***** DATA FOR ANALYSIS *****
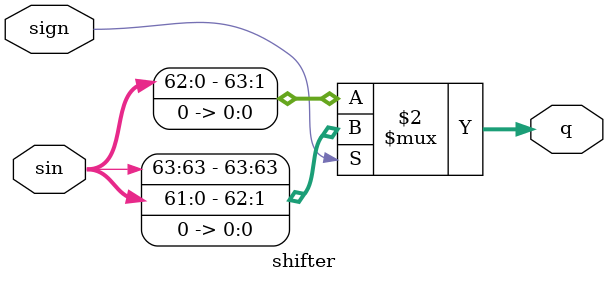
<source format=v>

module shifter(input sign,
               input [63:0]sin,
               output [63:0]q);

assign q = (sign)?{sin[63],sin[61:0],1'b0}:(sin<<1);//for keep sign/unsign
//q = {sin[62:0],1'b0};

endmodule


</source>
*****
EXERCISE
A faithful, word-for-word version of the records above is needed, with no images in it.

RESULT OF THE EXERCISE
<source format=v>

module shifter(input sign,
               input [63:0]sin,
               output [63:0]q);

assign q = (sign)?{sin[63],sin[61:0],1'b0}:(sin<<1);//for keep sign/unsign
//q = {sin[62:0],1'b0};

endmodule


</source>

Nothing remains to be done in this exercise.